Copy each line of the listing that includes "Thus".

» The records
——

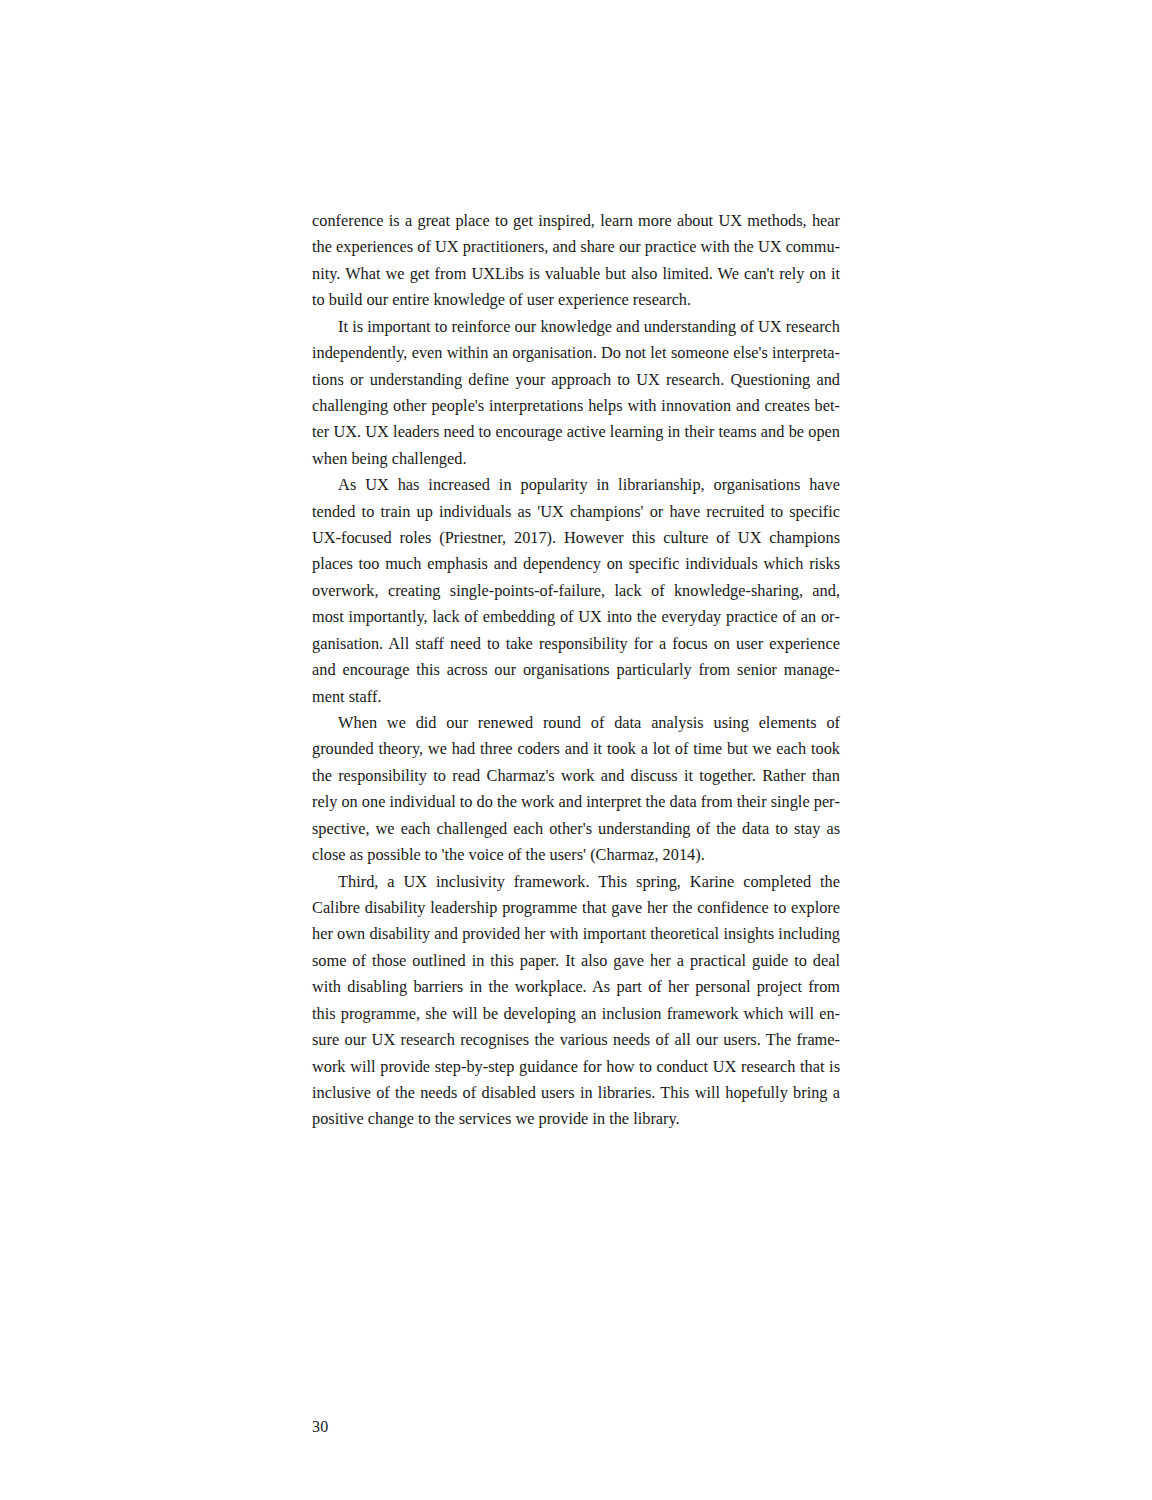conference is a great place to get inspired, learn more about UX methods, hear the experiences of UX practitioners, and share our practice with the UX community. What we get from UXLibs is valuable but also limited. We can't rely on it to build our entire knowledge of user experience research.
It is important to reinforce our knowledge and understanding of UX research independently, even within an organisation. Do not let someone else's interpretations or understanding define your approach to UX research. Questioning and challenging other people's interpretations helps with innovation and creates better UX. UX leaders need to encourage active learning in their teams and be open when being challenged.
As UX has increased in popularity in librarianship, organisations have tended to train up individuals as 'UX champions' or have recruited to specific UX-focused roles (Priestner, 2017). However this culture of UX champions places too much emphasis and dependency on specific individuals which risks overwork, creating single-points-of-failure, lack of knowledge-sharing, and, most importantly, lack of embedding of UX into the everyday practice of an organisation. All staff need to take responsibility for a focus on user experience and encourage this across our organisations particularly from senior management staff.
When we did our renewed round of data analysis using elements of grounded theory, we had three coders and it took a lot of time but we each took the responsibility to read Charmaz's work and discuss it together. Rather than rely on one individual to do the work and interpret the data from their single perspective, we each challenged each other's understanding of the data to stay as close as possible to 'the voice of the users' (Charmaz, 2014).
Third, a UX inclusivity framework. This spring, Karine completed the Calibre disability leadership programme that gave her the confidence to explore her own disability and provided her with important theoretical insights including some of those outlined in this paper. It also gave her a practical guide to deal with disabling barriers in the workplace. As part of her personal project from this programme, she will be developing an inclusion framework which will ensure our UX research recognises the various needs of all our users. The framework will provide step-by-step guidance for how to conduct UX research that is inclusive of the needs of disabled users in libraries. This will hopefully bring a positive change to the services we provide in the library.
30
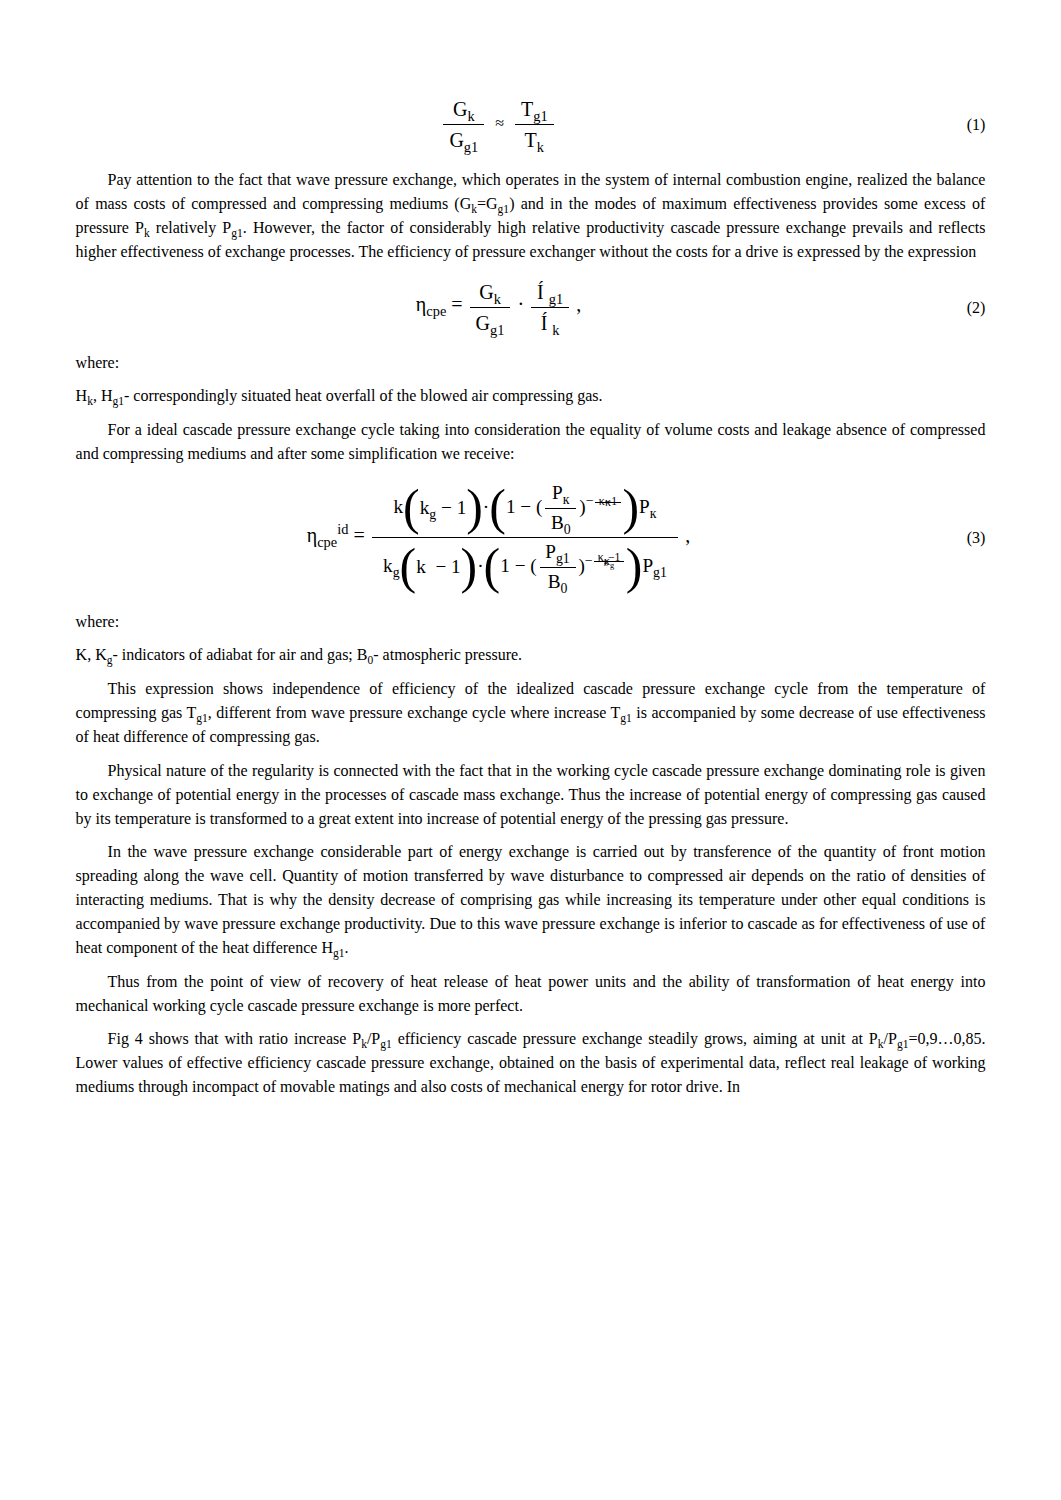Gk Gg1 ≈ Tg1 Tk
(1)
Pay attention to the fact that wave pressure exchange, which operates in the system of internal combustion engine, realized the balance of mass costs of compressed and compressing mediums (Gk=Gg1) and in the modes of maximum effectiveness provides some excess of pressure Pk relatively Pg1. However, the factor of considerably high relative productivity cascade pressure exchange prevails and reflects higher effectiveness of exchange processes. The efficiency of pressure exchanger without the costs for a drive is expressed by the expression
ηcpe = Gk Gg1 · Í g1 Í k ,
(2)
where:
Hk, Hg1- correspondingly situated heat overfall of the blowed air compressing gas.
For a ideal cascade pressure exchange cycle taking into consideration the equality of volume costs and leakage absence of compressed and compressing mediums and after some simplification we receive:
ηcpeid = k(kg − 1)·(1 − (Pк B0)−κ−1 κ) Pк kg(k − 1)·(1 − (Pg1 B0)−κg−1 κg) Pg1 ,
(3)
where:
K, Kg- indicators of adiabat for air and gas; B0- atmospheric pressure.
This expression shows independence of efficiency of the idealized cascade pressure exchange cycle from the temperature of compressing gas Tg1, different from wave pressure exchange cycle where increase Tg1 is accompanied by some decrease of use effectiveness of heat difference of compressing gas.
Physical nature of the regularity is connected with the fact that in the working cycle cascade pressure exchange dominating role is given to exchange of potential energy in the processes of cascade mass exchange. Thus the increase of potential energy of compressing gas caused by its temperature is transformed to a great extent into increase of potential energy of the pressing gas pressure.
In the wave pressure exchange considerable part of energy exchange is carried out by transference of the quantity of front motion spreading along the wave cell. Quantity of motion transferred by wave disturbance to compressed air depends on the ratio of densities of interacting mediums. That is why the density decrease of comprising gas while increasing its temperature under other equal conditions is accompanied by wave pressure exchange productivity. Due to this wave pressure exchange is inferior to cascade as for effectiveness of use of heat component of the heat difference Hg1.
Thus from the point of view of recovery of heat release of heat power units and the ability of transformation of heat energy into mechanical working cycle cascade pressure exchange is more perfect.
Fig 4 shows that with ratio increase Pk/Pg1 efficiency cascade pressure exchange steadily grows, aiming at unit at Pk/Pg1=0,9…0,85. Lower values of effective efficiency cascade pressure exchange, obtained on the basis of experimental data, reflect real leakage of working mediums through incompact of movable matings and also costs of mechanical energy for rotor drive. In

——

» Reply
Physical nature of the regularity is connected with the fact that in the working cycle cascade pressure exchange dominating role is given to exchange of potential energy in the processes of cascade mass exchange. Thus the increase of potential energy of compressing gas caused by its temperature is transformed to a great extent into increase of potential energy of the pressing gas pressure.
Thus from the point of view of recovery of heat release of heat power units and the ability of transformation of heat energy into mechanical working cycle cascade pressure exchange is more perfect.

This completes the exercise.